(Data to examine Opens)

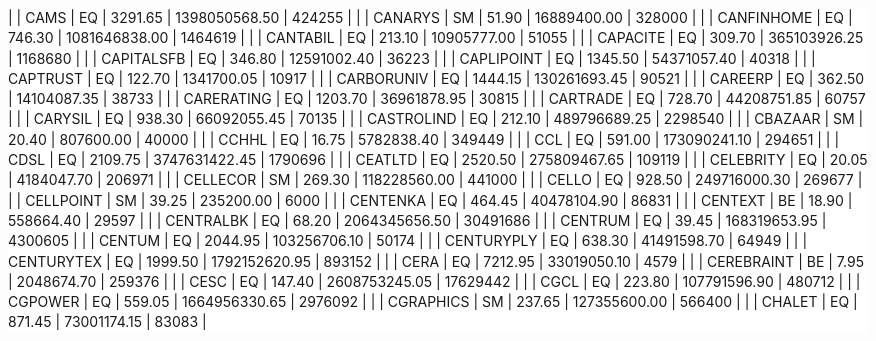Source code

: |  | CAMS | EQ | 3291.65 | 1398050568.50 | 424255 |
|  | CANARYS | SM | 51.90 | 16889400.00 | 328000 |
|  | CANFINHOME | EQ | 746.30 | 1081646838.00 | 1464619 |
|  | CANTABIL | EQ | 213.10 | 10905777.00 | 51055 |
|  | CAPACITE | EQ | 309.70 | 365103926.25 | 1168680 |
|  | CAPITALSFB | EQ | 346.80 | 12591002.40 | 36223 |
|  | CAPLIPOINT | EQ | 1345.50 | 54371057.40 | 40318 |
|  | CAPTRUST | EQ | 122.70 | 1341700.05 | 10917 |
|  | CARBORUNIV | EQ | 1444.15 | 130261693.45 | 90521 |
|  | CAREERP | EQ | 362.50 | 14104087.35 | 38733 |
|  | CARERATING | EQ | 1203.70 | 36961878.95 | 30815 |
|  | CARTRADE | EQ | 728.70 | 44208751.85 | 60757 |
|  | CARYSIL | EQ | 938.30 | 66092055.45 | 70135 |
|  | CASTROLIND | EQ | 212.10 | 489796689.25 | 2298540 |
|  | CBAZAAR | SM | 20.40 | 807600.00 | 40000 |
|  | CCHHL | EQ | 16.75 | 5782838.40 | 349449 |
|  | CCL | EQ | 591.00 | 173090241.10 | 294651 |
|  | CDSL | EQ | 2109.75 | 3747631422.45 | 1790696 |
|  | CEATLTD | EQ | 2520.50 | 275809467.65 | 109119 |
|  | CELEBRITY | EQ | 20.05 | 4184047.70 | 206971 |
|  | CELLECOR | SM | 269.30 | 118228560.00 | 441000 |
|  | CELLO | EQ | 928.50 | 249716000.30 | 269677 |
|  | CELLPOINT | SM | 39.25 | 235200.00 | 6000 |
|  | CENTENKA | EQ | 464.45 | 40478104.90 | 86831 |
|  | CENTEXT | BE | 18.90 | 558664.40 | 29597 |
|  | CENTRALBK | EQ | 68.20 | 2064345656.50 | 30491686 |
|  | CENTRUM | EQ | 39.45 | 168319653.95 | 4300605 |
|  | CENTUM | EQ | 2044.95 | 103256706.10 | 50174 |
|  | CENTURYPLY | EQ | 638.30 | 41491598.70 | 64949 |
|  | CENTURYTEX | EQ | 1999.50 | 1792152620.95 | 893152 |
|  | CERA | EQ | 7212.95 | 33019050.10 | 4579 |
|  | CEREBRAINT | BE | 7.95 | 2048674.70 | 259376 |
|  | CESC | EQ | 147.40 | 2608753245.05 | 17629442 |
|  | CGCL | EQ | 223.80 | 107791596.90 | 480712 |
|  | CGPOWER | EQ | 559.05 | 1664956330.65 | 2976092 |
|  | CGRAPHICS | SM | 237.65 | 127355600.00 | 566400 |
|  | CHALET | EQ | 871.45 | 73001174.15 | 83083 |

(Data to examine Closes)

- [Work request] Give the data again exactly as written, with no pictures included.

- [Output for this exercise]
Source code

: |  | CAMS | EQ | 3291.65 | 1398050568.50 | 424255 |
|  | CANARYS | SM | 51.90 | 16889400.00 | 328000 |
|  | CANFINHOME | EQ | 746.30 | 1081646838.00 | 1464619 |
|  | CANTABIL | EQ | 213.10 | 10905777.00 | 51055 |
|  | CAPACITE | EQ | 309.70 | 365103926.25 | 1168680 |
|  | CAPITALSFB | EQ | 346.80 | 12591002.40 | 36223 |
|  | CAPLIPOINT | EQ | 1345.50 | 54371057.40 | 40318 |
|  | CAPTRUST | EQ | 122.70 | 1341700.05 | 10917 |
|  | CARBORUNIV | EQ | 1444.15 | 130261693.45 | 90521 |
|  | CAREERP | EQ | 362.50 | 14104087.35 | 38733 |
|  | CARERATING | EQ | 1203.70 | 36961878.95 | 30815 |
|  | CARTRADE | EQ | 728.70 | 44208751.85 | 60757 |
|  | CARYSIL | EQ | 938.30 | 66092055.45 | 70135 |
|  | CASTROLIND | EQ | 212.10 | 489796689.25 | 2298540 |
|  | CBAZAAR | SM | 20.40 | 807600.00 | 40000 |
|  | CCHHL | EQ | 16.75 | 5782838.40 | 349449 |
|  | CCL | EQ | 591.00 | 173090241.10 | 294651 |
|  | CDSL | EQ | 2109.75 | 3747631422.45 | 1790696 |
|  | CEATLTD | EQ | 2520.50 | 275809467.65 | 109119 |
|  | CELEBRITY | EQ | 20.05 | 4184047.70 | 206971 |
|  | CELLECOR | SM | 269.30 | 118228560.00 | 441000 |
|  | CELLO | EQ | 928.50 | 249716000.30 | 269677 |
|  | CELLPOINT | SM | 39.25 | 235200.00 | 6000 |
|  | CENTENKA | EQ | 464.45 | 40478104.90 | 86831 |
|  | CENTEXT | BE | 18.90 | 558664.40 | 29597 |
|  | CENTRALBK | EQ | 68.20 | 2064345656.50 | 30491686 |
|  | CENTRUM | EQ | 39.45 | 168319653.95 | 4300605 |
|  | CENTUM | EQ | 2044.95 | 103256706.10 | 50174 |
|  | CENTURYPLY | EQ | 638.30 | 41491598.70 | 64949 |
|  | CENTURYTEX | EQ | 1999.50 | 1792152620.95 | 893152 |
|  | CERA | EQ | 7212.95 | 33019050.10 | 4579 |
|  | CEREBRAINT | BE | 7.95 | 2048674.70 | 259376 |
|  | CESC | EQ | 147.40 | 2608753245.05 | 17629442 |
|  | CGCL | EQ | 223.80 | 107791596.90 | 480712 |
|  | CGPOWER | EQ | 559.05 | 1664956330.65 | 2976092 |
|  | CGRAPHICS | SM | 237.65 | 127355600.00 | 566400 |
|  | CHALET | EQ | 871.45 | 73001174.15 | 83083 |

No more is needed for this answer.